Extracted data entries
----------
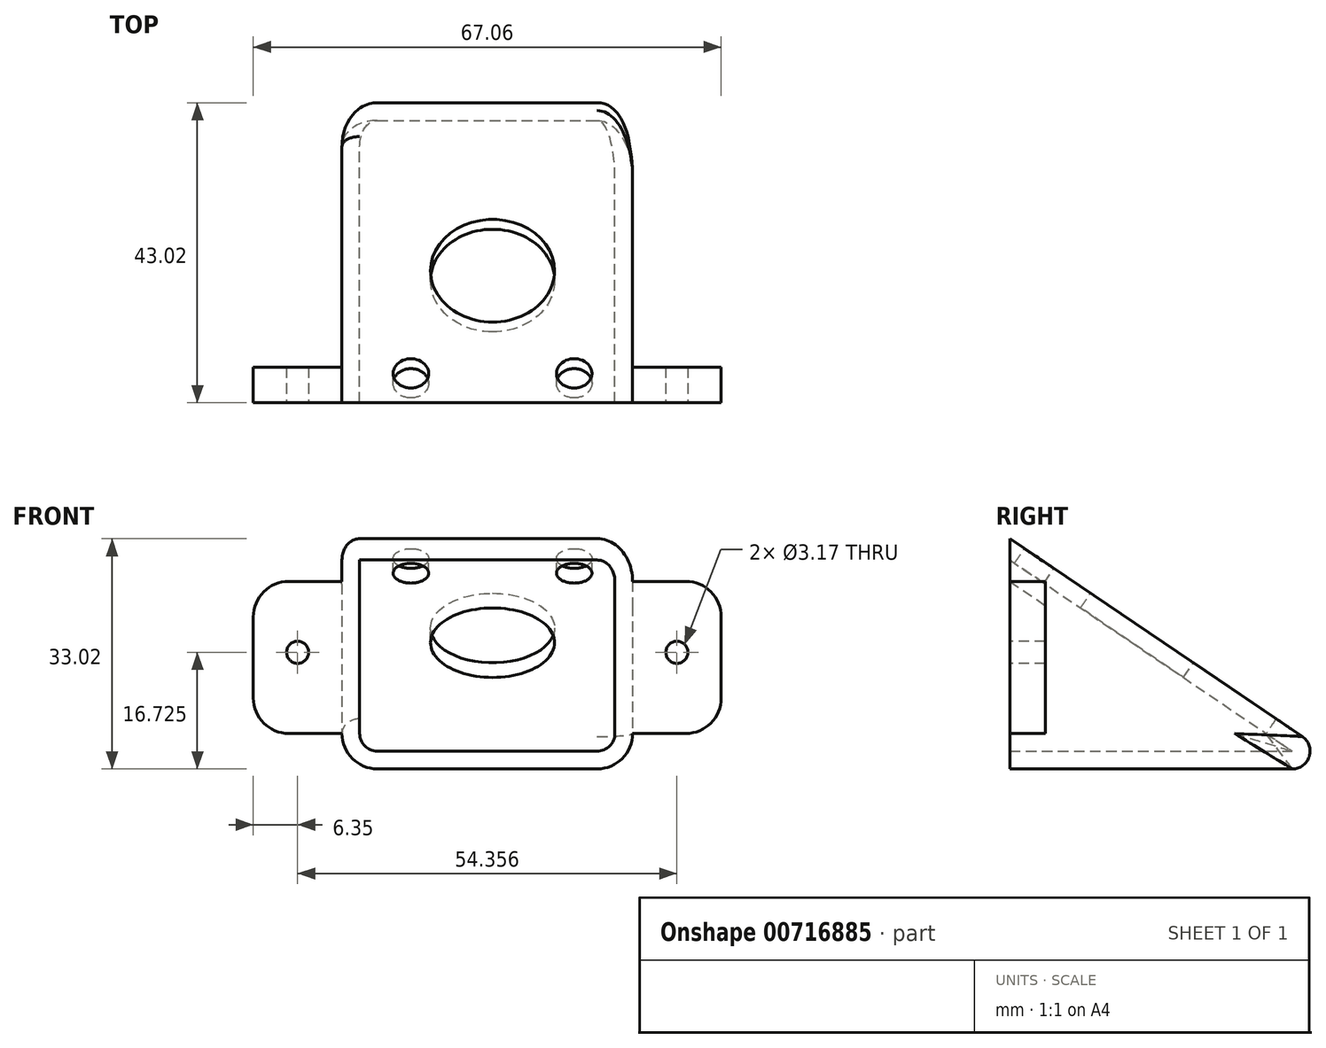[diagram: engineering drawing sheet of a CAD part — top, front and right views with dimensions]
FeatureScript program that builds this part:
annotation { "Feature Type Name" : "Feature", "Feature Type Description" : "" }
export const myFeature = defineFeature(function(context is Context, id is Id, definition is map)
    precondition{}
    {
        {
            var Q0;
            Q0=qCreatedBy(makeId("Top.planeOp"),FACE);
            var sketch = newSketch(context, id + "F0", { "sketchPlane" : qUnion([Q0])});
            skLineSegment(sketch, "E0.bottom", {"start": v(-40.64, 54.85) * mm, "end": v(1.02, 54.85) * mm});
            skLineSegment(sketch, "E0.top", {"start": v(-40.64, 6.08) * mm, "end": v(1.02, 6.08) * mm});
            skLineSegment(sketch, "E0.left", {"start": v(-40.64, 54.85) * mm, "end": v(-40.64, 6.08) * mm});
            skLineSegment(sketch, "E0.right", {"start": v(1.02, 54.85) * mm, "end": v(1.02, 6.08) * mm});
            skSolve(sketch);
        }
        {
            var Q0;
            Q0=makeQuery(id+"F0.imprint","IMPRINT",FACE,{"disambiguationData":[TD([[makeQuery(id+"F0.imprint","IMPRINT",EDGE,{"derivedFrom":sQuery(id+"F0.wireOp",EDGE,"E0.bottom")}),-1.0]])]});
            extrude(context, id + "F1", {"entities" : qUnion([Q0]), "depth" : 33.02 * mm, "offsetDistance" : 25.4 * mm});
        }
        {
            var Q0;
            Q0=makeQuery(id+"F1.opExtrude","SWEPT_FACE",FACE,{"disambiguationData":[OSD([sQuery(id+"F0.wireOp",EDGE,"E0.left")])]});
            var sketch = newSketch(context, id + "F2", { "sketchPlane" : qUnion([Q0])});
            skLineSegment(sketch, "E1", {"start": v(-54.85, 0) * mm, "end": v(-6.08, 33.02) * mm});
            skSolve(sketch);
        }
        {
            var Q0;
            Q0=makeQuery(id+"F2.imprint","IMPRINT",FACE,{"disambiguationData":[TD([[makeQuery(id+"F2.imprint","IMPRINT",EDGE,{"derivedFrom":sQuery(id+"F2.wireOp",EDGE,"E1")}),1.0]])]});
            extrude(context, id + "F3", {"entities" : qUnion([Q0]), "operationType" : NewBodyOperationType.REMOVE, "oppositeDirection" : true, "depth" : 90.17 * mm, "offsetDistance" : 25.4 * mm});
        }
        {
            var Q0;
            Q0=makeQuery(id+"F1.opExtrude","CAP_EDGE",EDGE,{"disambiguationData":[OSD([sQuery(id+"F0.wireOp",EDGE,"E0.right")])],"isStart":true});
            var Q1;
            Q1=makeQuery(id+"F3.boolean.opBoolean","INTERSECT",EDGE,{"derivedFrom":[makeQuery(id+"F1.opExtrude","SWEPT_FACE",FACE,{"disambiguationData":[OSD([sQuery(id+"F0.wireOp",EDGE,"E0.right")])]}),makeQuery(id+"F3.opExtrude","SWEPT_FACE",FACE,{"disambiguationData":[OSD([sQuery(id+"F2.wireOp",EDGE,"E1")])]})]});
            var Q2;
            Q2=makeQuery(id+"F3.boolean.opBoolean","COPY",EDGE,{"derivedFrom":makeQuery(id+"F3.opExtrude","CAP_EDGE",EDGE,{"disambiguationData":[OSD([sQuery(id+"F2.wireOp",EDGE,"E1")])],"isStart":true})});
            var Q3;
            Q3=makeQuery(id+"F1.opExtrude","CAP_EDGE",EDGE,{"disambiguationData":[OSD([sQuery(id+"F0.wireOp",EDGE,"E0.left")])],"isStart":true});
            fillet(context, id + "F4", {"entities" : qUnion([Q0, Q1, Q2, Q3]), "radius" : 5.08 * mm, "tangentPropagation" : true, "allowEdgeOverflow" : false});
        }
        {
            var Q0;
            {var subQ0=sQuery(id+"F0.wireOp",EDGE,"E0.bottom");Q0=makeQuery(id+"F3.boolean.opBoolean","MERGE",EDGE,{"derivedFrom":[makeQuery(id+"F1.opExtrude","CAP_EDGE",EDGE,{"disambiguationData":[OSD([subQ0])],"isStart":true}),makeQuery(id+"F3.opExtrude","SWEPT_EDGE",EDGE,{"disambiguationData":[OSD([subQ0,sQuery(id+"F0.wireOp",EDGE,"E0.left"),sQuery(id+"F2.wireOp",EDGE,"E1")])]})]});}
            fillet(context, id + "F5", {"entities" : qUnion([Q0]), "radius" : 2.54 * mm, "tangentPropagation" : true, "allowEdgeOverflow" : false});
        }
        {
            var Q0;
            Q0=makeQuery(id+"F3.boolean.opBoolean","COPY",FACE,{"derivedFrom":makeQuery(id+"F3.opExtrude","SWEPT_FACE",FACE,{"disambiguationData":[OSD([sQuery(id+"F2.wireOp",EDGE,"E1")])]})});
            var sketch = newSketch(context, id + "F6", { "sketchPlane" : qUnion([Q0])});
            skCircle(sketch, "E2", {"center": v(-30.76, -8.4) * mm, "radius": 2.54 * mm});
            skCircle(sketch, "E3", {"center": v(-7.35, -8.4) * mm, "radius": 2.54 * mm});
            skCircle(sketch, "E4", {"center": v(-19.05, 9.38) * mm, "radius": 8.9 * mm});
            skSolve(sketch);
        }
        {
            var Q0;
            Q0=makeQuery(id+"F1.opExtrude","SWEPT_FACE",FACE,{"disambiguationData":[OSD([sQuery(id+"F0.wireOp",EDGE,"E0.top")])]});
            shell(context, id + "F7", {"entities" : qUnion([Q0]), "thickness" : 2.54 * mm});
        }
        {
            var Q0;
            Q0=makeQuery(id+"F6.imprint","IMPRINT",FACE,{"disambiguationData":[TD([[makeQuery(id+"F6.imprint","IMPRINT",EDGE,{"derivedFrom":sQuery(id+"F6.wireOp",EDGE,"E2")}),1.0]])]});
            var Q1;
            Q1=makeQuery(id+"F6.imprint","IMPRINT",FACE,{"disambiguationData":[TD([[makeQuery(id+"F6.imprint","IMPRINT",EDGE,{"derivedFrom":sQuery(id+"F6.wireOp",EDGE,"E4")}),1.0]])]});
            var Q2;
            Q2=makeQuery(id+"F6.imprint","IMPRINT",FACE,{"disambiguationData":[TD([[makeQuery(id+"F6.imprint","IMPRINT",EDGE,{"derivedFrom":sQuery(id+"F6.wireOp",EDGE,"E3")}),1.0]])]});
            var Q3;
            Q3=sQuery(id+"F6.wireOp",EDGE,"E4");
            var Q4;
            Q4=sQuery(id+"F6.wireOp",EDGE,"E2");
            var Q5;
            Q5=sQuery(id+"F6.wireOp",EDGE,"E3");
            extrude(context, id + "F8", {"entities" : qUnion([Q0, Q1, Q2]), "operationType" : NewBodyOperationType.REMOVE, "surfaceEntities" : qUnion([Q3, Q4, Q5]), "oppositeDirection" : true, "depth" : 1.42 * mm, "offsetDistance" : 25.4 * mm});
        }
        {
            var Q0;
            Q0=makeQuery(id+"F8.boolean.opBoolean","COPY",FACE,{"derivedFrom":makeQuery(id+"F8.opExtrude","CAP_FACE",FACE,{"disambiguationData":[OSD([sQuery(id+"F6.wireOp",EDGE,"E4")])],"isStart":false})});
            var Q1;
            Q1=makeQuery(id+"F8.boolean.opBoolean","COPY",FACE,{"derivedFrom":makeQuery(id+"F8.opExtrude","CAP_FACE",FACE,{"disambiguationData":[OSD([sQuery(id+"F6.wireOp",EDGE,"E2")])],"isStart":false})});
            var Q2;
            Q2=makeQuery(id+"F8.boolean.opBoolean","COPY",FACE,{"derivedFrom":makeQuery(id+"F8.opExtrude","CAP_FACE",FACE,{"disambiguationData":[OSD([sQuery(id+"F6.wireOp",EDGE,"E3")])],"isStart":false})});
            extrude(context, id + "F9", {"entities" : qUnion([Q0, Q1, Q2]), "operationType" : NewBodyOperationType.REMOVE, "oppositeDirection" : true, "depth" : 3.8 * mm, "offsetDistance" : 25.4 * mm});
        }
        {
            var Q0;
            Q0=makeQuery(id+"F1.opExtrude","SWEPT_FACE",FACE,{"disambiguationData":[OSD([sQuery(id+"F0.wireOp",EDGE,"E0.top")])]});
            var sketch = newSketch(context, id + "F10", { "sketchPlane" : qUnion([Q0])});
            skLineSegment(sketch, "E5.bottom", {"start": v(1.02, 26.89) * mm, "end": v(13.72, 26.89) * mm});
            skLineSegment(sketch, "E5.top", {"start": v(1.02, 5.08) * mm, "end": v(13.72, 5.08) * mm});
            skLineSegment(sketch, "E5.left", {"start": v(1.02, 26.89) * mm, "end": v(1.02, 5.08) * mm});
            skLineSegment(sketch, "E5.right", {"start": v(13.72, 26.89) * mm, "end": v(13.72, 5.08) * mm});
            skLineSegment(sketch, "E6.bottom", {"start": v(-40.64, 26.89) * mm, "end": v(-53.34, 26.89) * mm});
            skLineSegment(sketch, "E6.top", {"start": v(-40.64, 5.08) * mm, "end": v(-53.34, 5.08) * mm});
            skLineSegment(sketch, "E6.left", {"start": v(-40.64, 26.89) * mm, "end": v(-40.64, 5.08) * mm});
            skLineSegment(sketch, "E6.right", {"start": v(-53.34, 26.89) * mm, "end": v(-53.34, 5.08) * mm});
            skSolve(sketch);
        }
        {
            var Q0;
            Q0=makeQuery(id+"F10.imprint","IMPRINT",FACE,{"disambiguationData":[TD([[makeQuery(id+"F10.imprint","IMPRINT",EDGE,{"derivedFrom":sQuery(id+"F10.wireOp",EDGE,"E6.bottom")}),1.0]])]});
            var Q1;
            Q1=makeQuery(id+"F10.imprint","IMPRINT",FACE,{"disambiguationData":[TD([[makeQuery(id+"F10.imprint","IMPRINT",EDGE,{"derivedFrom":sQuery(id+"F10.wireOp",EDGE,"E5.bottom")}),-1.0]])]});
            extrude(context, id + "F11", {"entities" : qUnion([Q0, Q1]), "operationType" : NewBodyOperationType.ADD, "oppositeDirection" : true, "depth" : 5.08 * mm, "offsetDistance" : 25.4 * mm});
        }
        {
            var Q0;
            Q0=makeQuery(id+"F11.boolean.opBoolean","MERGE",FACE,{"derivedFrom":[makeQuery(id+"F1.opExtrude","SWEPT_FACE",FACE,{"disambiguationData":[OSD([sQuery(id+"F0.wireOp",EDGE,"E0.top")])]}),makeQuery(id+"F11.opExtrude","CAP_FACE",FACE,{"disambiguationData":[OSD([sQuery(id+"F10.wireOp",EDGE,"E5.bottom"),sQuery(id+"F10.wireOp",EDGE,"E5.top"),sQuery(id+"F10.wireOp",EDGE,"E5.left"),sQuery(id+"F10.wireOp",EDGE,"E5.right")])],"isStart":true}),makeQuery(id+"F11.opExtrude","CAP_FACE",FACE,{"disambiguationData":[OSD([sQuery(id+"F10.wireOp",EDGE,"E6.bottom"),sQuery(id+"F10.wireOp",EDGE,"E6.top"),sQuery(id+"F10.wireOp",EDGE,"E6.left"),sQuery(id+"F10.wireOp",EDGE,"E6.right")])],"isStart":true})]});
            var sketch = newSketch(context, id + "F12", { "sketchPlane" : qUnion([Q0])});
            skCircle(sketch, "E7", {"center": v(-46.99, 16.73) * mm, "radius": 1.59 * mm});
            skCircle(sketch, "E8", {"center": v(7.37, 16.73) * mm, "radius": 1.59 * mm});
            skSolve(sketch);
        }
        {
            var Q0;
            Q0=makeQuery(id+"F12.imprint","IMPRINT",FACE,{"disambiguationData":[TD([[makeQuery(id+"F12.imprint","IMPRINT",EDGE,{"derivedFrom":sQuery(id+"F12.wireOp",EDGE,"E7")}),1.0]])]});
            var Q1;
            Q1=makeQuery(id+"F12.imprint","IMPRINT",FACE,{"disambiguationData":[TD([[makeQuery(id+"F12.imprint","IMPRINT",EDGE,{"derivedFrom":sQuery(id+"F12.wireOp",EDGE,"E8")}),1.0]])]});
            var Q2;
            Q2=sQuery(id+"F12.wireOp",EDGE,"9ivVBFSL-sHKy-JtaL-dwiv-NxNFrRwKzWoG");
            extrude(context, id + "F13", {"entities" : qUnion([Q0, Q1]), "operationType" : NewBodyOperationType.REMOVE, "surfaceEntities" : qUnion([Q2]), "oppositeDirection" : true, "depth" : 5.08 * mm, "offsetDistance" : 25.4 * mm});
        }
        {
            var Q0;
            Q0=makeQuery(id+"F11.opExtrude","SWEPT_EDGE",EDGE,{"disambiguationData":[OSD([sQuery(id+"F10.wireOp",EDGE,"E6.bottom"),sQuery(id+"F10.wireOp",EDGE,"E6.right")])]});
            var Q1;
            Q1=makeQuery(id+"F11.opExtrude","SWEPT_EDGE",EDGE,{"disambiguationData":[OSD([sQuery(id+"F10.wireOp",EDGE,"E5.bottom"),sQuery(id+"F10.wireOp",EDGE,"E5.right")])]});
            var Q2;
            Q2=makeQuery(id+"F11.opExtrude","SWEPT_EDGE",EDGE,{"disambiguationData":[OSD([sQuery(id+"F10.wireOp",EDGE,"E6.top"),sQuery(id+"F10.wireOp",EDGE,"E6.right")])]});
            var Q3;
            Q3=makeQuery(id+"F11.opExtrude","SWEPT_EDGE",EDGE,{"disambiguationData":[OSD([sQuery(id+"F10.wireOp",EDGE,"E5.top"),sQuery(id+"F10.wireOp",EDGE,"E5.right")])]});
            fillet(context, id + "F14", {"entities" : qUnion([Q0, Q1, Q2, Q3]), "radius" : 5.08 * mm, "tangentPropagation" : true, "allowEdgeOverflow" : false});
        }
    });
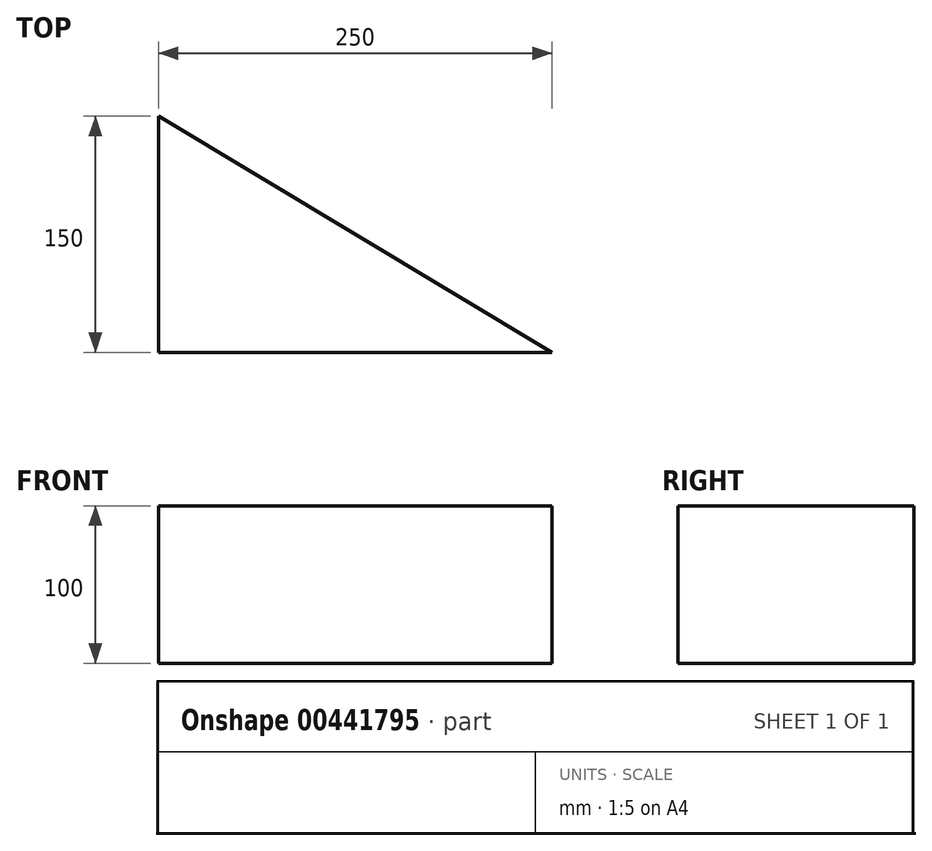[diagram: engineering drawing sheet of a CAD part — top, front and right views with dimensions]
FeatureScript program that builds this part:
annotation { "Feature Type Name" : "Feature", "Feature Type Description" : "" }
export const myFeature = defineFeature(function(context is Context, id is Id, definition is map)
    precondition{}
    {
        {
            var Q0;
            Q0=qCreatedBy(makeId("Top.planeOp"),FACE);
            var sketch = newSketch(context, id + "F0", { "sketchPlane" : qUnion([Q0])});
            skLineSegment(sketch, "E0", {"start": v(-115.87, -72.7) * mm, "end": v(134.13, -72.7) * mm});
            skLineSegment(sketch, "E1", {"start": v(134.13, -72.7) * mm, "end": v(134.13, 77.3) * mm});
            skLineSegment(sketch, "E2", {"start": v(134.13, 77.3) * mm, "end": v(-115.87, 77.3) * mm});
            skLineSegment(sketch, "E3", {"start": v(-115.87, 77.3) * mm, "end": v(-115.87, -72.7) * mm});
            skLineSegment(sketch, "E4", {"start": v(-115.87, 77.3) * mm, "end": v(134.13, -72.7) * mm});
            skText(sketch, "E5", { "text": "This way up", "fontName": "OpenSans-Bold.ttf"});
            const initialGuessF0  = {"E5": [0, 0.0346, 1, 0, 0.00947]};
            skSetInitialGuess(sketch, initialGuessF0);
            skSolve(sketch);
        }
        {
            var Q0;
            Q0=makeQuery(id+"F0.imprint","IMPRINT",FACE,{"disambiguationData":[TD([[makeQuery(id+"F0.imprint","IMPRINT",EDGE,{"derivedFrom":sQuery(id+"F0.wireOp",EDGE,"E0")}),1.0]])]});
            extrude(context, id + "F1", {"entities" : qUnion([Q0]), "depth" : 100 * mm});
        }
    });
----------
Objective:
Pick out each line above that contains the string "operationType", treating uppercase and lowercase as different.

Result of the exercise:
            extrude(context, id + "F3", {"entities" : qUnion([Q0]), "operationType" : NewBodyOperationType.REMOVE, "oppositeDirection" : true, "depth" : 90.17 * mm, "offsetDistance" : 25.4 * mm});
            extrude(context, id + "F8", {"entities" : qUnion([Q0, Q1, Q2]), "operationType" : NewBodyOperationType.REMOVE, "surfaceEntities" : qUnion([Q3, Q4, Q5]), "oppositeDirection" : true, "depth" : 1.42 * mm, "offsetDistance" : 25.4 * mm});
            extrude(context, id + "F9", {"entities" : qUnion([Q0, Q1, Q2]), "operationType" : NewBodyOperationType.REMOVE, "oppositeDirection" : true, "depth" : 3.8 * mm, "offsetDistance" : 25.4 * mm});
            extrude(context, id + "F11", {"entities" : qUnion([Q0, Q1]), "operationType" : NewBodyOperationType.ADD, "oppositeDirection" : true, "depth" : 5.08 * mm, "offsetDistance" : 25.4 * mm});
            extrude(context, id + "F13", {"entities" : qUnion([Q0, Q1]), "operationType" : NewBodyOperationType.REMOVE, "surfaceEntities" : qUnion([Q2]), "oppositeDirection" : true, "depth" : 5.08 * mm, "offsetDistance" : 25.4 * mm});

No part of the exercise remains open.